- Records supplied -
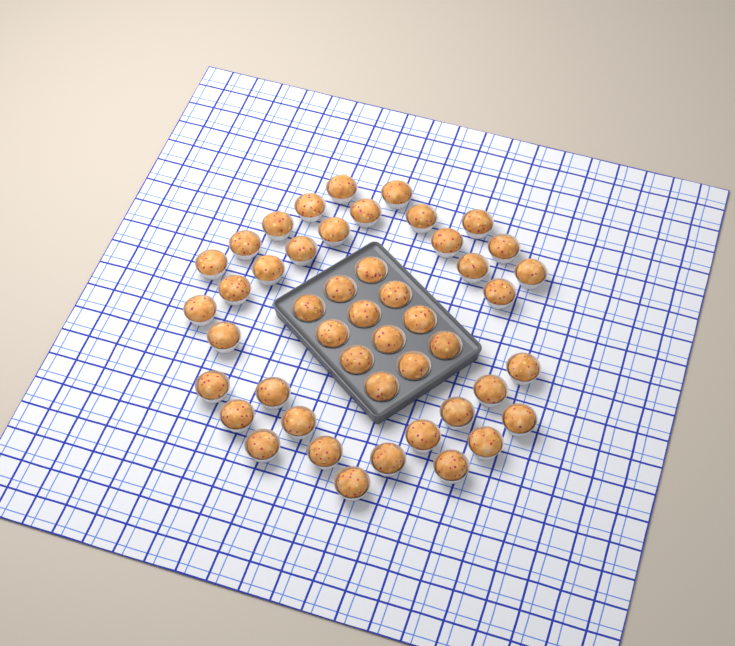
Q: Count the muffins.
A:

==

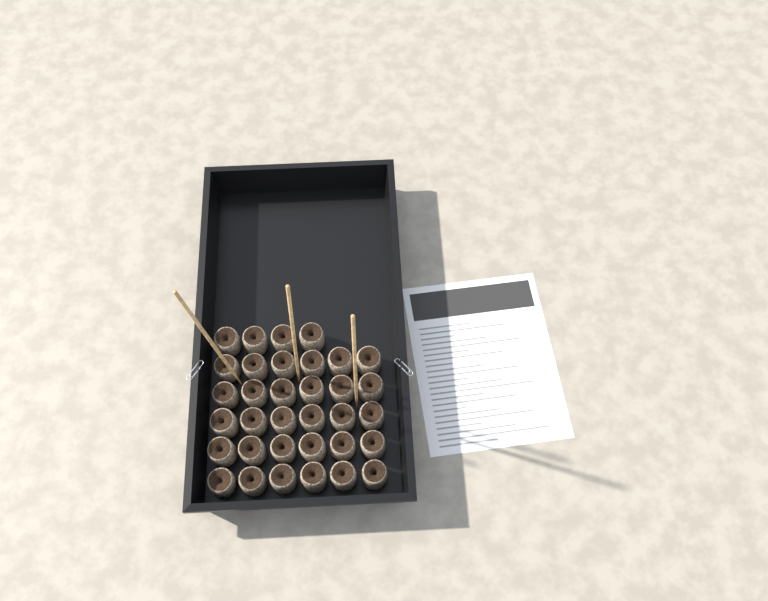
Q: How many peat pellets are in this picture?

--

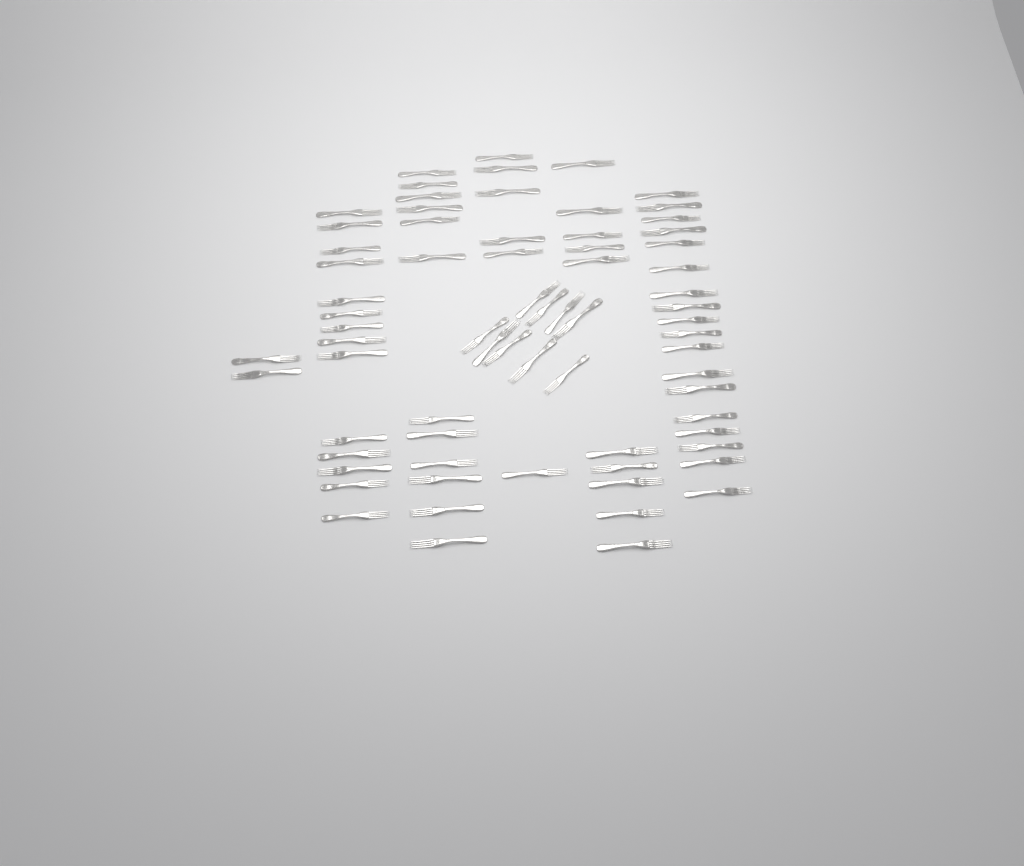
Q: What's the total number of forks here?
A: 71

- What the task asks -
Please pick out and copy every line of the records above that contains the word "number".

- Task solution -
Q: What's the total number of forks here?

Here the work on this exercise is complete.